Elektryka - [MK4] Problem z elektryką

Marko_K-w - 4 Kwi 2012, 10:23
Temat postu: [MK4] Problem z elektryką
Witam!
Zasygnalizowany w temacie problem objawia się tym, że w nieregularnych odstępach czasu tak jakby pojawiało się wyższe napięcie w układzie elektrycznym: dużo jaśniej świecą światła (wewnętrzne i zewnętrzne) i dużo mocniej działa wentylator nawiewu, ale równocześnie zapala się kontrolka ABS. Zjawisko to występuje podczas jazdy (nie ma związku ze zwiększaniem obrotów silnika), trwa różnie: od kilku, kilkunastu sekund do nawet wyłączenia i ponownego włączenia silnika (takie ekstremum było tylko raz), pojawia się od mniej więcej roku i w tym czasie wymieniłem już 4 żarówki (mijania) - co ciekawe - zawsze przepala się z prawej strony.

Czy ktoś może coś w tej kwestii poradzić?

Akumulator ma 12,4 V (mierzone ok. 3 godz. po 20 km-owej jeździe) nie miał problemów z odpalaniem podczas 20-stopniowych mrozów, podczas ładowania - 14,27 V bez obciążenia i 14,07 z prawie pełnym obciążeniem (radio, tylna szyba, nawiew na maksa i długie światła).

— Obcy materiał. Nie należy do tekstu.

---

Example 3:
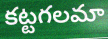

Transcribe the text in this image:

కట్టగలమా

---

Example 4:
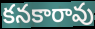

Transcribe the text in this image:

కనకారావు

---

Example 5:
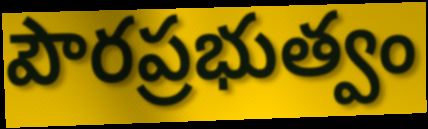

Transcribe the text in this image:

పౌరప్రభుత్వం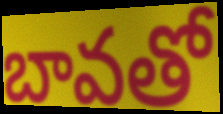
బావతోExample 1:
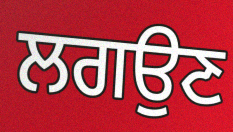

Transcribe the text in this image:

ਲਗਉਣ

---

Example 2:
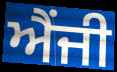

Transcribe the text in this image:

ਐਂਜੀ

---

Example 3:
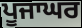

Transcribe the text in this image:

ਪੂਜਾਘਰ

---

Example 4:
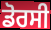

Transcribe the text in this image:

ਡੋਰਸੀ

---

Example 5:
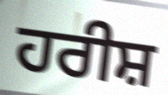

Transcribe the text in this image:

ਹਰੀਸ਼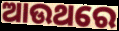
ଆଉଥରେ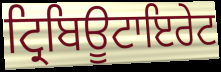
ਟ੍ਰਿਬਿਊਟਾਇਰੇਟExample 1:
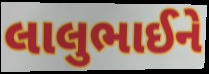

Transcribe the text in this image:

લાલુભાઈને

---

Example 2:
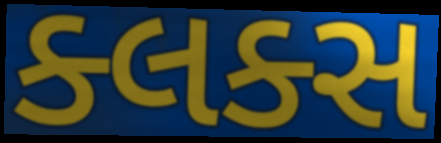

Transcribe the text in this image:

ક્લક્સ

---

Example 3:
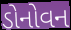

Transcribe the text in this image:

ડોનોવન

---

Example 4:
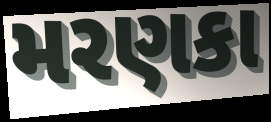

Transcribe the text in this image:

મરણકા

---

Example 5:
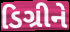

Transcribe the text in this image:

ડિગ્રીને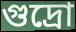
গুদ্ৰো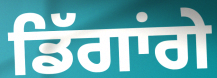
ਡਿੱਗਾਂਗੇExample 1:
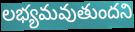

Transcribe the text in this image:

లభ్యమవుతుందని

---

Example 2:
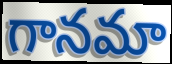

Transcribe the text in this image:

గానమా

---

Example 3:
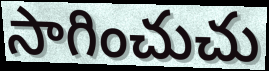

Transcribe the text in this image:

సాగించుచు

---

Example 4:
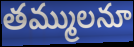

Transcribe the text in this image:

తమ్ములనూ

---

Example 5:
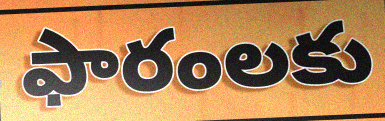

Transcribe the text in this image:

ఫారంలకుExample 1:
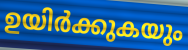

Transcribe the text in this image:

ഉയിർക്കുകയും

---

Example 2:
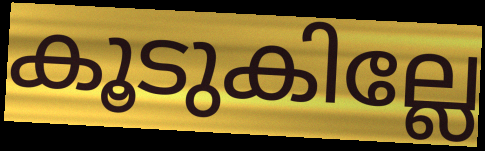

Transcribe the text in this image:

കൂടുകില്ലേ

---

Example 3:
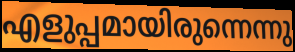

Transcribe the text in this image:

എളുപ്പമായിരുന്നെന്നു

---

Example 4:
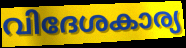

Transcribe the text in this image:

വിദേശകാര്യ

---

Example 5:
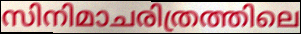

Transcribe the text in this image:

സിനിമാചരിത്രത്തിലെ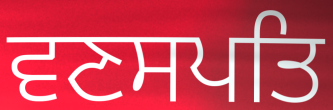
ਵਣਸਪਤਿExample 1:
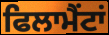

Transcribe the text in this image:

ਫਿਲਾਮੈਂਟਾਂ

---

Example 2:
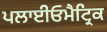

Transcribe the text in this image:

ਪਲਾਈਓਮੈਟ੍ਰਿਕ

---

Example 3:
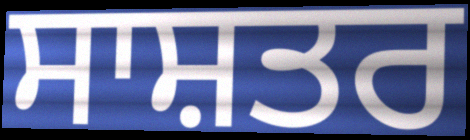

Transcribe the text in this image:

ਸਾਸ਼ਤਰ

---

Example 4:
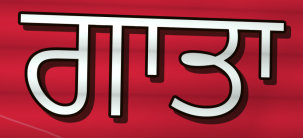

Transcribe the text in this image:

ਗਾਤਾ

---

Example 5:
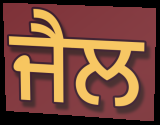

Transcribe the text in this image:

ਜੈਲ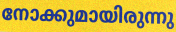
നോക്കുമായിരുന്നു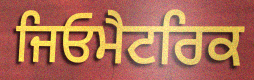
ਜਿਓਮੈਟਰਿਕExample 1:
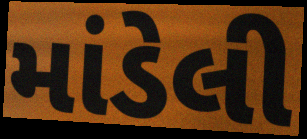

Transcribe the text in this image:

માંડેલી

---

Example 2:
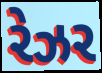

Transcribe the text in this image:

રેઝર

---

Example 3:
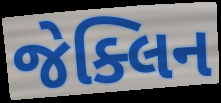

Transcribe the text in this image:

જેક્લિન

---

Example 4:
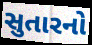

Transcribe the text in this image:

સુતારનો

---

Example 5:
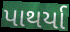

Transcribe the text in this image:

પાથર્યાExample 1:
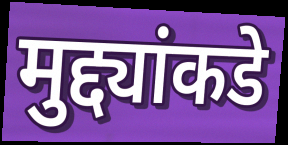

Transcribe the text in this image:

मुद्द्यांकडे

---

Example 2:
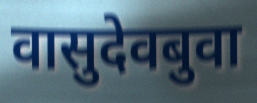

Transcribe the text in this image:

वासुदेवबुवा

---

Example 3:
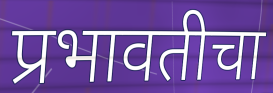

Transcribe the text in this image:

प्रभावतीचा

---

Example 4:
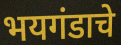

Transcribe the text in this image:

भयगंडाचे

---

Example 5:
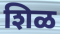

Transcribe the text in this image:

शिळ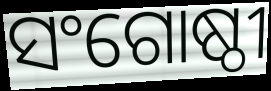
ସଂଗୋଷ୍ଠୀ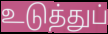
உடுத்துப்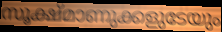
സൂക്ഷ്മാണുക്കളുടേയുംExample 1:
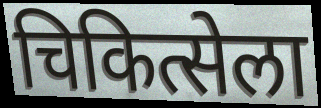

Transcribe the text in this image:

I jeszcze jedna drobna sprawa: czy Fiesta Fun z 1998 r. (podobno jakieś półsportowe wykonanie) posiada kontrolkę paliwa?

Pozdrawiam wszystkich.

JoeMix - 4 Kwi 2012, 10:59

Trzeba by było podpiąć miernik i sprawdzić napięcie "na zwyżce" lub proforma wymienić regulator napięcia i czekać czy coś to da,,,
Puff - 4 Kwi 2012, 11:56

Marko_K-w napisał/a:
posiada kontrolkę paliwa?

Pewnie masz budzik "analogowy", więc jedyną metodą, żeby sprawdzić czy przypadkiem kontrolka nie padła, jest wymontowanie zegarów i sprawdzenie żarówki tejże. Na forum są stosowne tematy objaśniające co i jak.

A kontrolka ABS-u może się świecić dlatego właśnie, że napięcie jest podbite. W drugą stronę - gdyby alternator nie wyrabiał i napięcie spadłoby poniżej pewnego poziomu, to zapaliłaby Ci się kontrolka poduszki, a niedługo potem (kwestia pojedynczych minut) silnik by się wyłączył.

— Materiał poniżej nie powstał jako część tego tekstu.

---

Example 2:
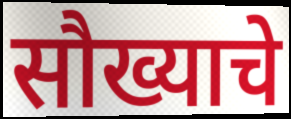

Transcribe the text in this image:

सौख्याचे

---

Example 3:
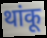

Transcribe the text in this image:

थांकू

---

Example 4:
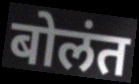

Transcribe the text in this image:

बोलंत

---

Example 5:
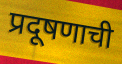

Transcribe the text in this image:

प्रदूषणाचीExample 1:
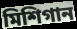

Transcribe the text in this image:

মিশিগান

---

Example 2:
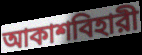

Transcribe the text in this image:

আকাশবিহারী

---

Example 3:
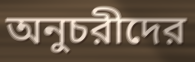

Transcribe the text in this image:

অনুচরীদের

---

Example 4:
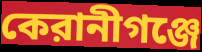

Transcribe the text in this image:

কেরানীগঞ্জে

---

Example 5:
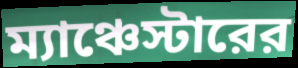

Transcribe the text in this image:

ম্যাঞ্চেস্টারের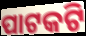
ପାଟକଟି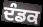
ਦੰਡਕ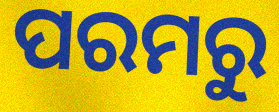
ପରମରୁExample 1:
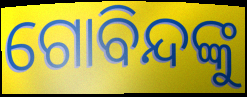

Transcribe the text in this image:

ଗୋବିନ୍ଦଙ୍କୁ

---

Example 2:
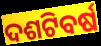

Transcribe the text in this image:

ଦଶଟିବର୍ଷ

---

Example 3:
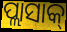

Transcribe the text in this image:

ପ୍ଲାସାକ୍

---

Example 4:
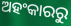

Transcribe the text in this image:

ଅହଂକାରରୁ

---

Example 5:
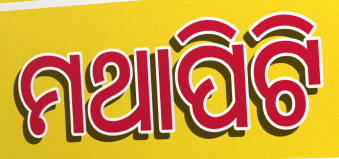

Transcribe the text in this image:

ମଥାପିଟି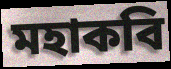
মহাকবিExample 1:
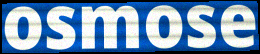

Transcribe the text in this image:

osmose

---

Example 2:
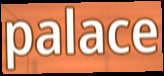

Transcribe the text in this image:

palace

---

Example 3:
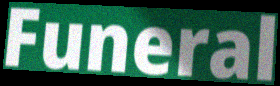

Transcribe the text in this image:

Funeral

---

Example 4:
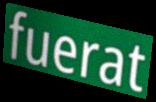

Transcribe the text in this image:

fuerat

Zrób jak Joe radzi - na pierwszy ogień powinien iść regulator napięcia z alternatora...

Marko_K-w - 13 Kwi 2012, 23:58

Sorki, że długo nie dawałem znaku życia - auto jest służbowe i nie zawsze jest czas, żeby w nim coś pogrzebać.
Kilka dni temu znów zapaliła się kontrolka ABS i to tak, że dopiero zgaszenie silnika ją zresetowało (auto wcześniej stało przez 4 doby). Zdążyłem pomierzyć napięcie przy zapalonej: 14,2 V na akumulatorze, ale na bezpiecznikach 15,2 V, a po zgaszeniu i zapaleniu silnika 14,2 V (nie rozumiem tej różnicy, bo ze schematu ona nie wynika). Ale niestety poza zdiagnozowaniem tych napięć nic więcej nie mogłem zrobić - dam znać, jak będę wiedział coś więcej.

Cytat:
Pewnie masz budzik "analogowy"


Zgadza się, i to w dodatku z obrotomierzem, którego nie widziałem na schematach dotyczących tego rocznika.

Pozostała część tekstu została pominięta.